= Excerpt to read =

I looked into these documents some time ago, but was unable to find a powerful motivating argument (use-case) for the extensible records. The ability to mask a field of a record (as opposed to only replacing it) is especially pointless, since any code that can possibly take advantage by unmasking the field must know in advance the context in which it was called. For generic programming, one would more often wrap one record around another than use extension.

I suppose one might somehow use this for meta-programming, but I'm not sure how or where it would be of real benefit.

Has anyone else managed to find a motivating case?

In OO terms

In OO terms you are saying that:

1. You don't see how inheritance is useful.
2. Especially, inheritance allowing shadowing of method names (a la C++).
3. Delegation is preferable.

There might be some truth to that, but it won't be hard to find strong disagreement. :-)

This is not just a joke. The OCaml object system, for example, is based on extensible records in almost exactly this way: instead of subtyping it uses record polymorphism.

IIRC, OCaml does not allow shadowing. However, Leijen's main argument for that is not so much that it is useful (I also doubt that), but rather that it significantly simplifies the semantics and the type system. And he has a point there.

Records and Objects

Well, I'm sure you can find vehement disagreement with anything negative said about OO or <pick any popular language>...

To be clear, I see records as being stateless things, such that a projection of a record is referentially transparent (same value regardless of when it is performed). You'll need to remind me whether OCaml has mutable records or not.

This makes for a major difference between objects and records, since you generally cannot 'project' a method from an object, nor can you easily mix and match methods to produce new objects, and you especially cannot do these things with interfaces that aren't even instantiated into objects yet.

The sort of 'is-a' inheritance given first-class support in C++ and such isn't something I use often (except for polymorphism from an abstract base class). I prefer to create a new object or facet to serve whichever fine-grained role is necessary, and keep the set of exposed method names as narrow as possible for the job... i.e. allowing the principles of capability security to drive design.

= Task prompt =
Please retype the passage from the extensible records discussion above, starting with "I suppose one" and going on through "a motivating case?".

= Data =
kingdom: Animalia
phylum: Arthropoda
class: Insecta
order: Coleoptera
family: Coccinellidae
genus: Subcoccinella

= Result below =
I suppose one might somehow use this for meta-programming, but I'm not sure how or where it would be of real benefit.

Has anyone else managed to find a motivating case?